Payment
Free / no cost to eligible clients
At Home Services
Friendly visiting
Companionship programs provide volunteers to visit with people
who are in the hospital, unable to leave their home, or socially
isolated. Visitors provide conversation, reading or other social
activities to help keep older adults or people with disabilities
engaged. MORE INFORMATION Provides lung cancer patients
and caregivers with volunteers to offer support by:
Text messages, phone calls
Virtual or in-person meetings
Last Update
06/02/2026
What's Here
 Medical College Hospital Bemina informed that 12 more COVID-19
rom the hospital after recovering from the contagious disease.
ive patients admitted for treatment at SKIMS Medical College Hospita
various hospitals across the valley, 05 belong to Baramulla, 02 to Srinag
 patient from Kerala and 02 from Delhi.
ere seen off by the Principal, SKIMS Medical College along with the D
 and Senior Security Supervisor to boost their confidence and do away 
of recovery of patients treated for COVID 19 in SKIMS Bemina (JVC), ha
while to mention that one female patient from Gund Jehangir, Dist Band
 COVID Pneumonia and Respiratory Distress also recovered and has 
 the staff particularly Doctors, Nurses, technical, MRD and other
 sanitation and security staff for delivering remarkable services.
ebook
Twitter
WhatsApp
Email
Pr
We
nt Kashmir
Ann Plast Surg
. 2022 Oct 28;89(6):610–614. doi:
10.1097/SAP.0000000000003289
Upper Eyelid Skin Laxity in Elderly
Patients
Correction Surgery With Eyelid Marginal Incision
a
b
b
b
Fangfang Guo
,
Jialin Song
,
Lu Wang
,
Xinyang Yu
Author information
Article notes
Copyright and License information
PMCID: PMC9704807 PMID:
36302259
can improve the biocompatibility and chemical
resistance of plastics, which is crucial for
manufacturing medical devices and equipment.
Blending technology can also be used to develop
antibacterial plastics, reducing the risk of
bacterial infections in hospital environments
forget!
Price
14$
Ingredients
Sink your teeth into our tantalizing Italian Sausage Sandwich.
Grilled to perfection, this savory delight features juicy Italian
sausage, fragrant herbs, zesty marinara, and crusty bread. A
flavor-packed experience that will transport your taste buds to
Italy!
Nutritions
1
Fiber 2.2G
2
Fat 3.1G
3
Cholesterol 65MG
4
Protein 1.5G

------

ASSIGNED TASK: The records above should be reproduced in full, exactly as they read.

RESPONSE AREA:
Payment
Free / no cost to eligible clients
At Home Services
Friendly visiting
Companionship programs provide volunteers to visit with people
who are in the hospital, unable to leave their home, or socially
isolated. Visitors provide conversation, reading or other social
activities to help keep older adults or people with disabilities
engaged. MORE INFORMATION Provides lung cancer patients
and caregivers with volunteers to offer support by:
Text messages, phone calls
Virtual or in-person meetings
Last Update
06/02/2026
What's Here
 Medical College Hospital Bemina informed that 12 more COVID-19
rom the hospital after recovering from the contagious disease.
ive patients admitted for treatment at SKIMS Medical College Hospita
various hospitals across the valley, 05 belong to Baramulla, 02 to Srinag
 patient from Kerala and 02 from Delhi.
ere seen off by the Principal, SKIMS Medical College along with the D
 and Senior Security Supervisor to boost their confidence and do away 
of recovery of patients treated for COVID 19 in SKIMS Bemina (JVC), ha
while to mention that one female patient from Gund Jehangir, Dist Band
 COVID Pneumonia and Respiratory Distress also recovered and has 
 the staff particularly Doctors, Nurses, technical, MRD and other
 sanitation and security staff for delivering remarkable services.
ebook
Twitter
WhatsApp
Email
Pr
We
nt Kashmir
Ann Plast Surg
. 2022 Oct 28;89(6):610–614. doi:
10.1097/SAP.0000000000003289
Upper Eyelid Skin Laxity in Elderly
Patients
Correction Surgery With Eyelid Marginal Incision
a
b
b
b
Fangfang Guo
,
Jialin Song
,
Lu Wang
,
Xinyang Yu
Author information
Article notes
Copyright and License information
PMCID: PMC9704807 PMID:
36302259
can improve the biocompatibility and chemical
resistance of plastics, which is crucial for
manufacturing medical devices and equipment.
Blending technology can also be used to develop
antibacterial plastics, reducing the risk of
bacterial infections in hospital environments
forget!
Price
14$
Ingredients
Sink your teeth into our tantalizing Italian Sausage Sandwich.
Grilled to perfection, this savory delight features juicy Italian
sausage, fragrant herbs, zesty marinara, and crusty bread. A
flavor-packed experience that will transport your taste buds to
Italy!
Nutritions
1
Fiber 2.2G
2
Fat 3.1G
3
Cholesterol 65MG
4
Protein 1.5G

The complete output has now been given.